Uma crônica.
Pensei a princípio em fazer um relato sobre a minha passagem por Xerém, mas diante de como tudo se sucedeu acho que seria mais correto dizer que esse é um relato meu e do seu Zé um amigo que encontrei no caminho…
O despertador tocou, enrolei um pouco mais na cama , e lá para o terceiro disparo levantei. Peguei o primeiro ônibus, que passou aqui do lado de casa, o 312 até a Central do Brasil.
– Qual é o ônibus que vai para Xerém?
– É aquele ali depois da guarita policial.
E não foi difícil encontrar, lá estava ele amarelo e azul da linha Trel, como o Luiz tinha me falado. Assim que cheguei já tinha umas cinco senhoras na minha frente na fila, pelas conversas dava para ver que elas estavam indo lá ajudar e levar doações.

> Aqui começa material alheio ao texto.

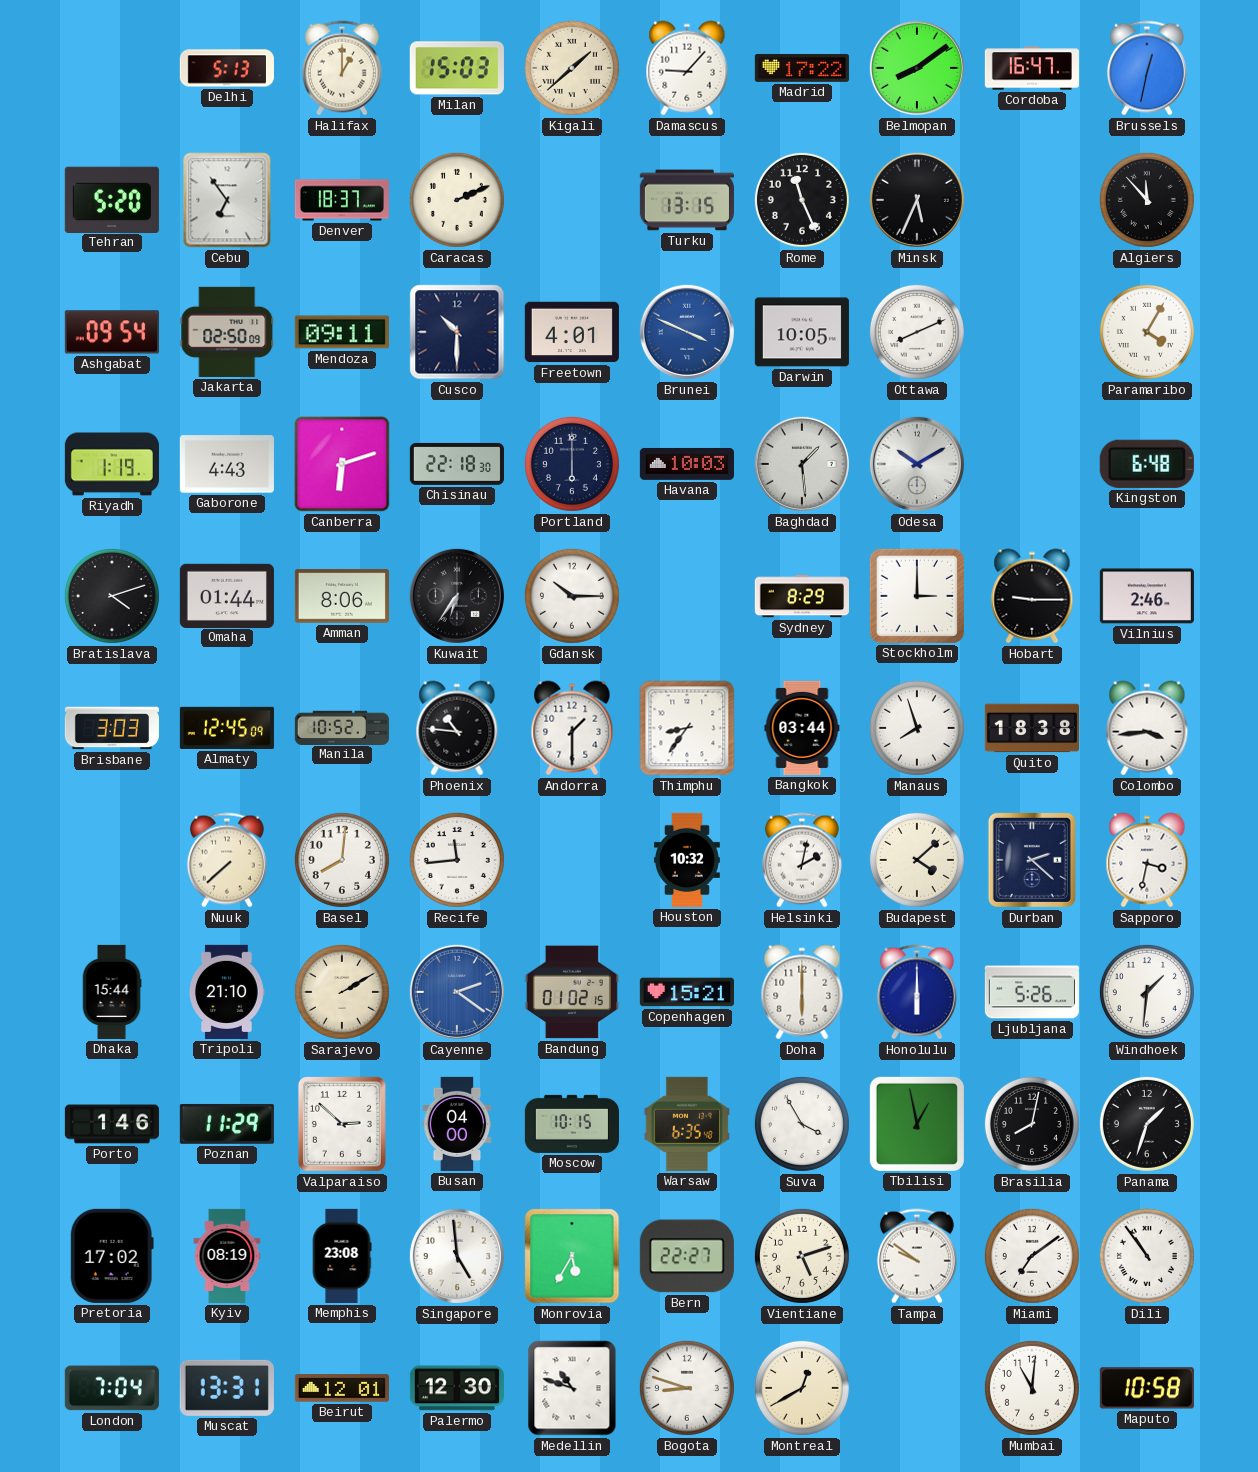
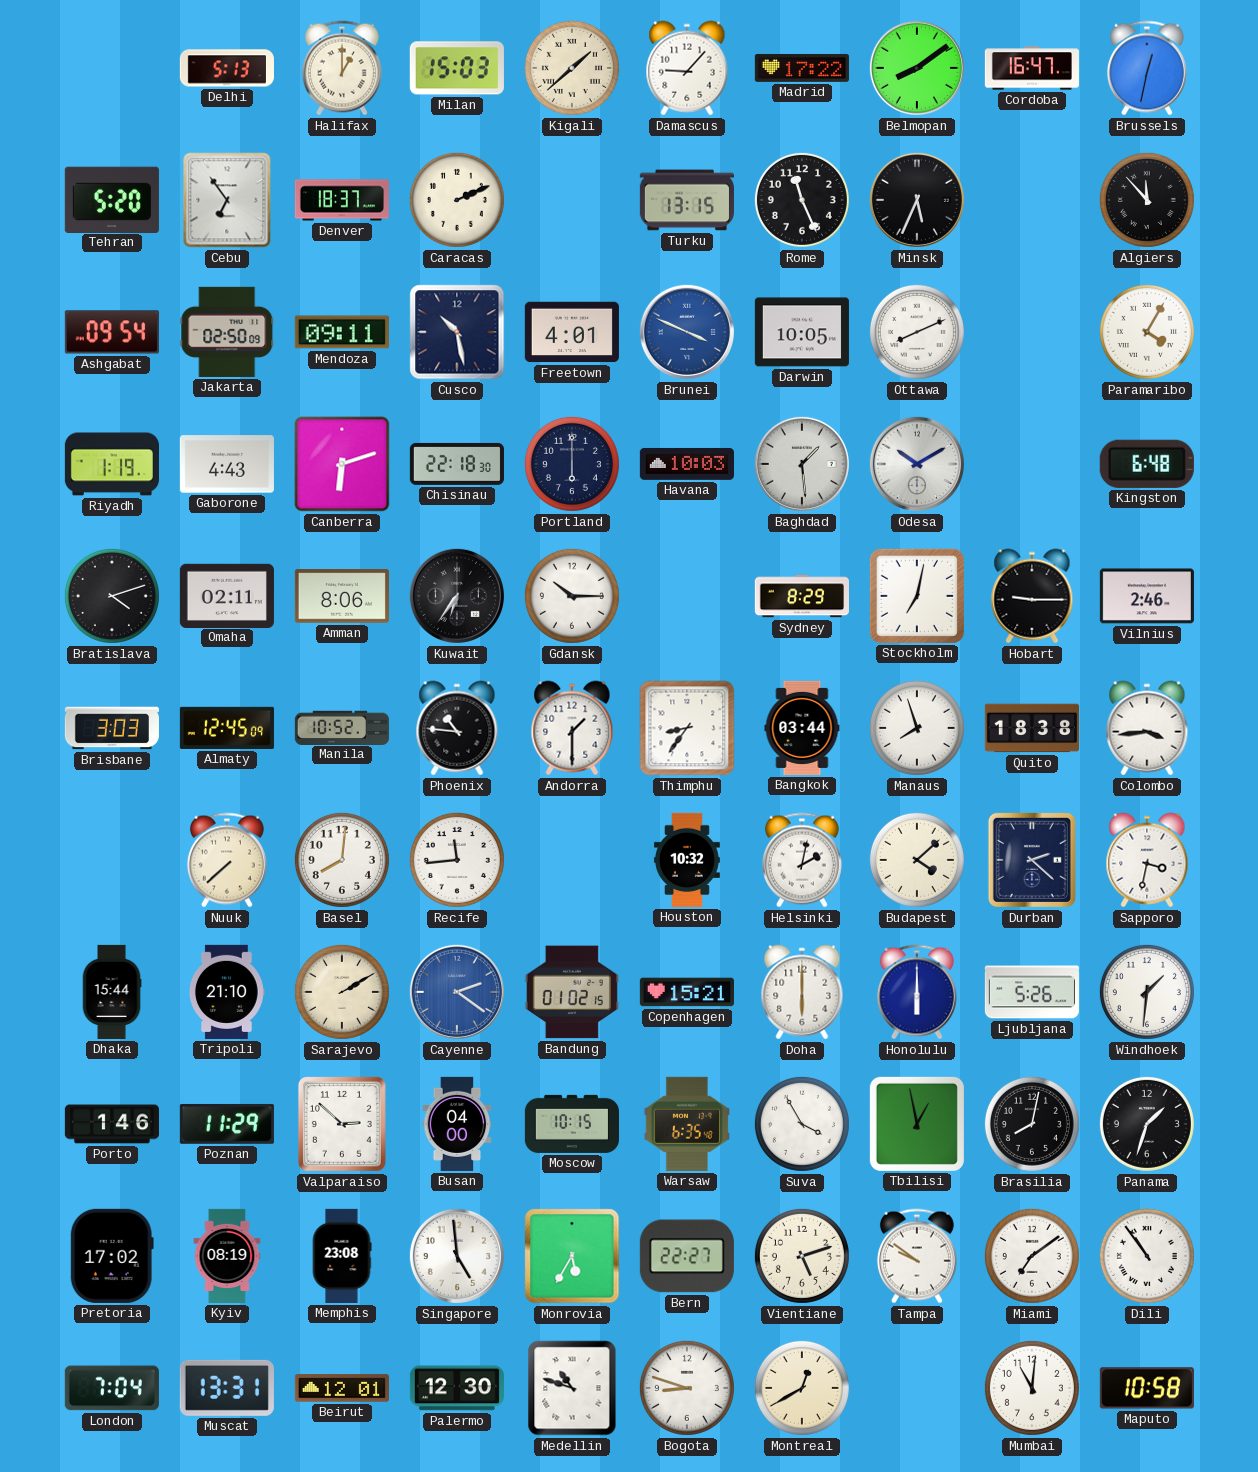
Cusco: 10:30 -> 10:28
Omaha: 01:44 -> 02:11
Stockholm: 3:00 -> 7:02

Enquanto o ônibus demorava a sair dei uma passadinha na banca e resolvi comprar o jornal do dia ‘O Dia’, que já tinha como notícia de capa o desastre na cidade. Dei algumas foleadas e parei diante do título “R$ 5 mil para cada família”, a matéria dizia que cada família que perdeu tudo na enchente iria ganhar do governo R$ 5 mil para comprar móveis, eletrônicos domésticos e utensílios. Eu fiquei meio que pasma diante da notícia pensando que uma geladeira e um fogão já vai lá uns três mil, imagina ter que comprar todas as outras coisas que uma casa precisa com cinco mil? E o que adianta ter os móveis se não tem casa?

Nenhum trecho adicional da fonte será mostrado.